Nearing a heart transplant, a patient is guided away from surgery
A year after a major heart attack and surgery, Bruce Simon found himself back in the hospital for more surgery. This time, his doctors in his home town of Billings, Mont., began to talk about a heart transplant. Simon wasn't arguing. His congestive heart failure was so extreme that he had to sleep sitting up, with oxygen to help him get enough air, and he couldn't walk more than a few feet without getting breathless.
Yet four years later, Simon is the proverbial picture of health. He hasn't had a heart transplant or any other type of heart surgery. He's on the lowest dosages of fewer medications than he's ever taken. He's back to spending long days rowing down the Smith River to his favorite fly fishing spot and he can walk two miles on a treadmill at a 3.5-mile per hour pace. It wasn't high tech medicine that drove his recovery: It was simply avoiding salt.
"A lot of people with heart failure come to a cardiologist's office and expect to get medications," said Simon's doctor, Dipanjan Banerjee, medical director of Stanford's Mechanical Circulatory Support Program. "Probably the most important thing we do in our clinic is focus on lifestyle and dietary changes—the cornerstone of our therapy for our congestive heart failure patients is sodium restriction."
The science behind a low sodium diet
Among other electrolytes, including calcium and magnesium, sodium helps cells use and carry electrical impulses throughout the body, facilitating the absorption of nutrients and minerals. However, most Americans have too much salt in their diet—typically more than 3,000 mg daily. The American Heart Association recommends a limit of 2,300 mg and a low sodium diet for people with certain health issues like coronary artery disease and heart failure.
Simon had performed just a little too well on the heart transplant evaluation tests, so Banerjee sat him down to talk about diet. Even though Simon did not have high blood pressure or high cholesterol—two key precursors of coronary artery disease—his heart was stressed by the effort needed to pump accumulated excess fluid. Sodium in excess puts more stress on the heart, Banerjee said, because it causes water retention, making the heart work harder to pump that extra fluid around the body. "For people who don't have congestive heart failure, reducing sodium is not as important. For a patient with congestive heart failure, low sodium intake is crucial," Banerjee said.

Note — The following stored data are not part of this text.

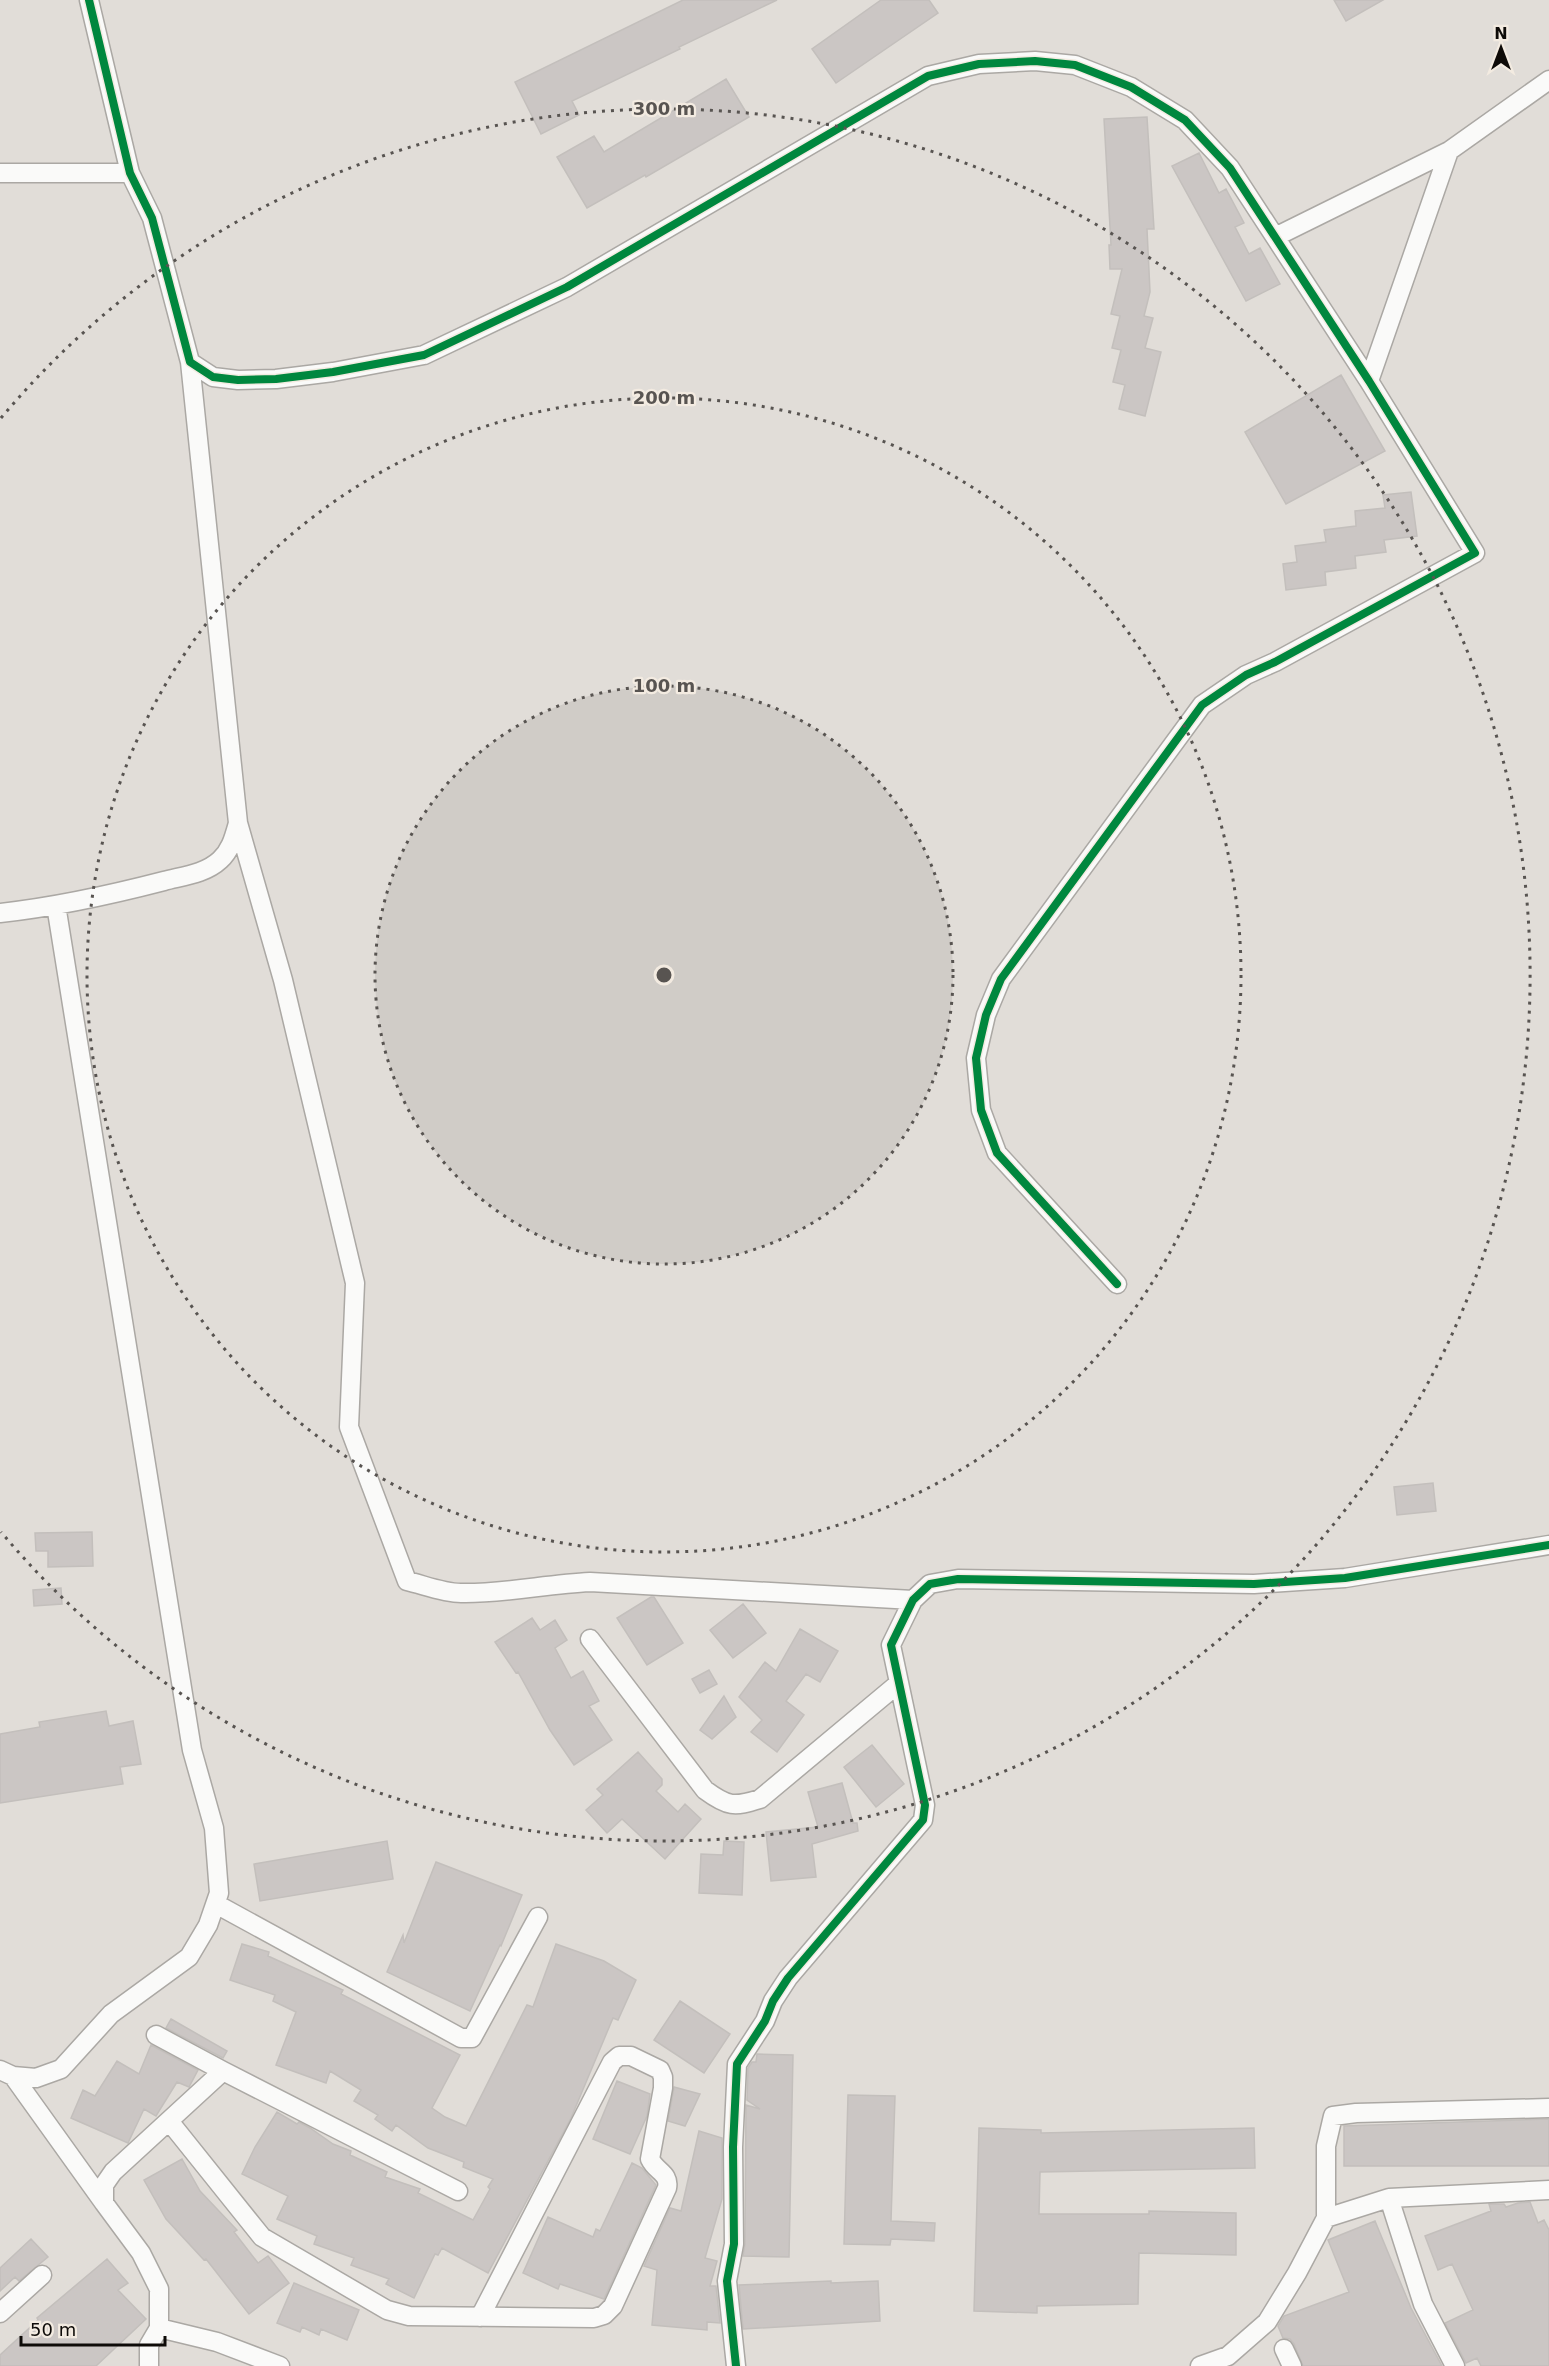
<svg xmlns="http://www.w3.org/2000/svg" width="1549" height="2366" font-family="'DejaVu Sans',sans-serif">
  <rect width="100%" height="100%" fill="#e1ddd8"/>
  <path fill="#cbc6c4" stroke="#c3bfbc" stroke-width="1.5" d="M683 0H777L679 47 680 49 572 101 579 115 541 134 515 82Z
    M881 0H929L938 13 836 83 812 49Z
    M1334 0H1383L1346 21Z
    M726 79 749 117 646 177 645 175 587 208 557 157 594 136 604 152Z
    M1147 117 1154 229H1147L1150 292 1144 316 1153 318 1145 348 1161 352 1145 416 1119 409 1125 385 1113 382 1121 350 1112 348 1120 316 1111 314 1122 269H1110L1109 245H1111L1104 119Z
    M1199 153 1219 193 1226 189 1244 223 1235 227 1249 254 1260 248 1280 284 1246 301 1172 166Z
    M1341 375 1385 451 1286 504 1245 432Z
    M1411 492 1417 536 1384 540 1386 552 1355 556 1356 568 1325 572 1326 585 1286 590 1283 564 1297 562 1295 546 1326 542 1324 530 1356 526 1355 511 1385 508 1383 495Z
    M1433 1483 1436 1511 1397 1515 1394 1487Z
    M92 1532 93 1566 48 1567V1551H36L35 1533Z
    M61 1588 62 1604 34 1606 33 1590Z
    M651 1597H654L683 1643 647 1665 617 1618Z
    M743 1604 766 1633 733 1658 710 1630Z
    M532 1618 540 1630 555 1620 567 1640 555 1648 571 1678 583 1671 599 1701 589 1706 612 1740 574 1765 550 1730 518 1672 516 1673 495 1642Z
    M800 1629 838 1651 820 1682 806 1674 786 1701 804 1715 777 1752 751 1732 762 1720 739 1697 765 1662 776 1671Z
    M709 1670 717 1684 700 1693 692 1679Z
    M724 1696 736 1717 712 1739 700 1730Z
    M106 1711 109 1726 133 1721 141 1764 120 1767 123 1784 0 1803V1734L40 1727 39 1722Z
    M872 1745 904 1784 876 1807 844 1767Z
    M638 1752 662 1779V1785L656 1791 678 1812 685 1804 701 1819 665 1859 622 1819 607 1833 586 1810 603 1795 597 1789Z
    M842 1783 853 1823H857L858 1831 812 1844 816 1877 771 1881 766 1832 818 1827 808 1792Z
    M387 1841 393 1879 260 1901 254 1864Z
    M724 1841 744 1842 742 1895 699 1893 701 1854 723 1855Z
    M436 1862 522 1895 501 1946 500 1945 470 2011 387 1972 403 1935 404 1943Z
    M242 1944 269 1952 268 1956 343 1990 341 1994 460 2055 432 2108 445 2117 466 2126 527 2005 533 2007 556 1944 604 1961 636 1980 618 2020 613 2018 571 2118 488 2273 442 2248 438 2255 435 2254 414 2298 386 2284 389 2279 351 2265 354 2258 314 2244 317 2236 277 2219 288 2196 242 2174 255 2147 277 2112 297 2124 299 2122 310 2128 333 2144 351 2151 350 2155 387 2172 385 2177 420 2189 418 2193 473 2220 490 2189 488 2187 493 2179 463 2167 464 2162 428 2148 396 2125 392 2131 375 2119 378 2115 354 2101 361 2090 330 2071 326 2083 276 2065 296 2012 273 2001 275 1995 230 1980Z
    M680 2001 730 2034 704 2073 654 2040Z
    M171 2019 227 2051 223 2058 166 2028Z
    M151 2045 198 2070 189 2087 177 2082 156 2116 144 2109 128 2143 71 2118 83 2090 95 2096 117 2061 139 2074Z
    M757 2054 793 2055 789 2257 743 2256 745 2244 746 2105 760 2109 747 2100 748 2068 752 2062H756Z
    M617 2081 650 2094 647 2116 630 2154 593 2139Z
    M674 2087 700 2094 685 2126 668 2121Z
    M848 2095 895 2096 891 2221 935 2223 934 2241 891 2239 890 2245 844 2244Z
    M1549 2119V2166H1344V2126Z
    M979 2128 1041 2130V2133L1254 2128 1255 2168 1040 2172 1039 2214H1149V2211L1236 2213V2255L1139 2253 1138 2304 1037 2306V2313L974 2311Z
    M699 2131 722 2138V2199L705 2258 717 2261 710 2286H716L720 2323 707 2322V2330L652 2325 657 2270 644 2266 670 2208 681 2211Z
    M182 2159 200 2191 237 2230 234 2232 258 2263 268 2256 289 2283 249 2314 206 2259 204 2260 166 2219 144 2180Z
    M632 2163 642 2168 656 2185 604 2299 560 2284 558 2289 523 2273 548 2217 593 2237 596 2229 600 2231Z
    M1530 2202 1538 2223 1544 2220 1549 2230V2366H1481L1477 2358 1466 2363 1445 2323 1473 2310 1452 2264 1438 2270 1425 2236 1491 2211 1489 2204H1504L1506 2207 1518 2203Z
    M1375 2221 1411 2308 1442 2366H1303L1294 2344 1290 2339 1283 2338 1278 2326 1284 2316 1349 2292 1328 2240Z
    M31 2239 48 2257 19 2281 15 2277 0 2291V2268Z
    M107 2259 128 2283 118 2290 146 2319 96 2366H0V2355L38 2320 37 2318Z
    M831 2281V2283L878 2281 880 2321 743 2329 739 2285Z
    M294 2283 359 2310 347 2340 321 2329 319 2335 302 2327 300 2332 277 2323Z"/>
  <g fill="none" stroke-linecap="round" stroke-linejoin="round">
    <defs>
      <path id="minor" d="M89 0 130 173 152 218 190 362 213 377 238 380 276 379 333 372 424 355 567 287 928 76 979 64 1035 61 1075 65 1131 87 1185 120 1230 168 1369 381 1475 553 1275 662 1246 675 1202 705 1001 979 986 1015 976 1058 981 1110 997 1153 1117 1284
        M0 173H130
        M1275 237 1449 151
        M1369 381 1449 151 1549 80
        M238 823 283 980 355 1283 349 1427 407 1581C424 1585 443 1593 461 1593 503 1594 547 1584 590 1582L913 1600
        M0 913C55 907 110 895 164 881 183 876 205 874 220 860 231 850 234 837 238 823L190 362
        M590 1639 705 1790C728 1807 734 1807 760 1799L899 1683
        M216 1904 461 2038H472L538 1917
        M156 2035 223 2071 458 2191
        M0 2070 13 2076 36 2078 61 2069 111 2014 189 1957 208 1925 219 1893 214 1828 192 1750 56 905
        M13 2076 104 2203
        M169 2121 262 2237 387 2310 409 2316 594 2318 604 2315 613 2306 667 2188C670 2173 656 2172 650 2159L663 2088V2077L660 2070 631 2056H619L612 2062 480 2317
        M1389 2198 1423 2304 1455 2366
        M1326 2218 1389 2198 1549 2190
        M0 2313 42 2275
        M159 2328 217 2342 280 2366
        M1284 2349 1292 2366
        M149 2366V2345L159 2328V2289L141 2253 104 2203V2185L113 2172 223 2071
        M736 2366 727 2281 734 2244 733 2147 737 2064 765 2021 773 2001 788 1978 923 1820 925 1805 891 1645 913 1600 930 1584 958 1579 1254 1584 1345 1578 1549 1545
        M1200 2366 1228 2356 1267 2322 1297 2273 1326 2218V2146L1333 2116 1356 2113 1549 2108"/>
    </defs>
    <use href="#minor" stroke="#aba8a4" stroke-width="21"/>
    <use href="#minor" stroke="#fafaf9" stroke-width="18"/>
    <defs>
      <path id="cycleway" d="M89 0 130 173 152 218 190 362 213 377 238 380 276 379 333 372 424 355 567 287 928 76 979 64 1035 61 1075 65 1131 87 1185 120 1230 168 1369 381 1475 553 1275 662 1246 675 1202 705 1001 979 986 1015 976 1058 981 1110 997 1153 1117 1284
        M736 2366 727 2281 734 2244 733 2147 737 2064 765 2021 773 2001 788 1978 923 1820 925 1805 891 1645 913 1600 930 1584 958 1579 1254 1584 1345 1578 1549 1545"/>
    </defs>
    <use href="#cycleway" stroke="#f3ebe1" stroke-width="11"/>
    <use href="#cycleway" stroke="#00873e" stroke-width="8"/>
  </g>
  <circle cx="664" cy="975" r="289" fill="#585451" fill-opacity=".12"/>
  <g fill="none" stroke="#585451" stroke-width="3" stroke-dasharray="3 6">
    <circle cx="664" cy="975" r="289"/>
    <circle cx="664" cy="975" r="577"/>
    <path d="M1 418A866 866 0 1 1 1 1532"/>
  </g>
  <circle cx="664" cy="975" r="9" fill="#585451" stroke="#f3ebe1" stroke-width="3"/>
  <g font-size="18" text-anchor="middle" font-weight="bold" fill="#585451" stroke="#f3ebe1" stroke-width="4.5" stroke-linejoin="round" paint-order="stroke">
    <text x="664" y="115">300 m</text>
    <text x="664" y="404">200 m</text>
    <text x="664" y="692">100 m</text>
  </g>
  <g transform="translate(1501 48)" stroke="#f3ebe1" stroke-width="4.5" paint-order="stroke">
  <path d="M0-4.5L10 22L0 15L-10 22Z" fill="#0e0b08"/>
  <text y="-9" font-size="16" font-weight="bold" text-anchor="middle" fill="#0e0b08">N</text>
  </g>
  <path d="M21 2336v9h144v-9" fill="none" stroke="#0e0b08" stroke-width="3"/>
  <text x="30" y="2336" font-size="18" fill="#0e0b08" stroke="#f3ebe1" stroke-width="4.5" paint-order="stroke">50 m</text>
</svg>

Rather than prescribe higher doses of diuretics to help rid Simon's body of excess fluid, Banerjee wanted him to try living by a simple rule he often prescribes for his patients with heart failure. "Nothing out of a can, nothing out of a bag, nothing out of a box and no processed foods," is how Simon remembers it. "I thought they were nuts," he said, "but I also recognized that I'd been sent to one of the finest medical facilities in the world and I was under the care of some of the best doctors in the world, so I thought I should pay attention."
"Medications are important," Banerjee said, "but they can't be used in isolation. For example, we've found that coronary artery disease isn't just a passive accumulation of cholesterol in the blood vessels. Now we know that there's active inflammation in those blood vessels and if we don't treat that inflammation, patients can have heart attacks and even strokes. We also know that sodium restriction, or a low sodium diet, plays a role in reducing inflammation, especially in patients with heart failure."